Despite the massive talents of vocalist David Coverdale and his supporting cast of musicians (not to mention the unimpeachable resumé of producer Martin Birch), Come an' Get It was another maddeningly average Whitesnake album.
A thoroughly boring set that played it too safe and yielded no lasting live favorites, Come an' Get It was competent to the max -- in the hands of a debuting artist, it may have qualified as a classic -- but for a near-supergroup of such experience and pedigree, it instead smacked of severe underachievement.
Rare highlights include the driving energy of "Hot Stuff," the lively bar-room piano of "Wine, Women and Song," and the wistful, acoustic balladry of "Till the Day I Die." But these share space with run-of-the-mill bluesy rockers like "Don't Break My Heart Again" and "Would I Lie to You" -- all of them hard to fault, but equally impossible to praise.
Yawn!

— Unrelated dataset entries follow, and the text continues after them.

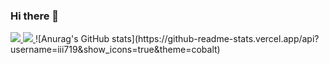 ### Hi there 👋

<!--
**iii719/iii719** is a ✨ _special_ ✨ repository because its `README.md` (this file) appears on your GitHub profile.

Here are some ideas to get you started:

- 🔭 I’m currently working on ...
- 🌱 I’m currently learning ...
- 👯 I’m looking to collaborate on ...
- 🤔 I’m looking for help with ...
- 💬 Ask me about ...
- 📫 How to reach me: ...
- 😄 Pronouns: ...
- ⚡ Fun fact: ...
-->
<a href="https://github.com/iii719/GUI_PEIA" target="_blank">
  <img src="https://img.shields.io/badge/GUI_PEIA-007bff?style=flat&logo=hierarchical_attention&logoColor=ffffff"/>
</a>
<a href="https://github.com/iii719/EMRES" target="_blank">
  <img src="https://img.shields.io/badge/EMRES-f39c12?style=flat&logo=emotion_sim&logoColor=ffffff"/>
</a>
![Anurag's GitHub stats](https://github-readme-stats.vercel.app/api?username=iii719&show_icons=true&theme=cobalt)

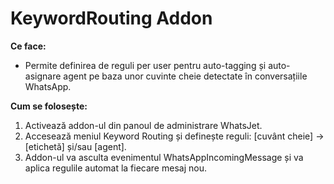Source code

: 
# KeywordRouting Addon

**Ce face:**

- Permite definirea de reguli per user pentru auto-tagging și auto-asignare agent pe baza unor cuvinte cheie detectate în conversațiile WhatsApp.

**Cum se folosește:**

1. Activează addon-ul din panoul de administrare WhatsJet.
2. Accesează meniul Keyword Routing și definește reguli: [cuvânt cheie] -> [etichetă] și/sau [agent].
3. Addon-ul va asculta evenimentul WhatsAppIncomingMessage și va aplica regulile automat la fiecare mesaj nou.
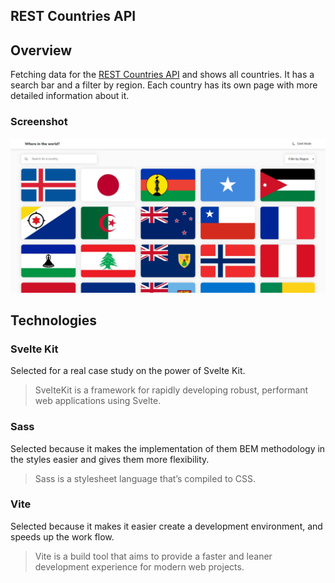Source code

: ## REST Countries API
## Overview
Fetching data for the [REST Countries API](https://restcountries.com/) and shows all countries. It has a search bar and a filter by region. Each country has its own page with more detailed information about it.

### Screenshot
![Page in desktop](./screenshot.jfif)

## Technologies 

### Svelte Kit
Selected for a real case study on the power of Svelte Kit.

> SvelteKit is a framework for rapidly developing robust, performant web applications using Svelte.

### Sass
Selected because it makes the implementation of them BEM methodology in the styles easier and gives them more flexibility.

> Sass is a stylesheet language that’s compiled to CSS.

### Vite
Selected because it makes it easier create a development environment, and speeds up the work flow.

> Vite is a build tool that aims to provide a faster and leaner development experience for modern web projects.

Even the quasi-epic "Child of Babylon" fails to live up to initial promise, a half-hearted effort that easily defines the entire record's abiding sense of indifference.
No doubt a reflection of Coverdale's own fluctuating interest in the group, Come an' Get It's confounding mediocrity would thankfully give way to the just as inexplicable brilliance of 1982's Saints & Sinners and 1984's Slide It In -- a two-towered climax of Whitesnake's career that displayed a newfound zest in urgency and inspiration.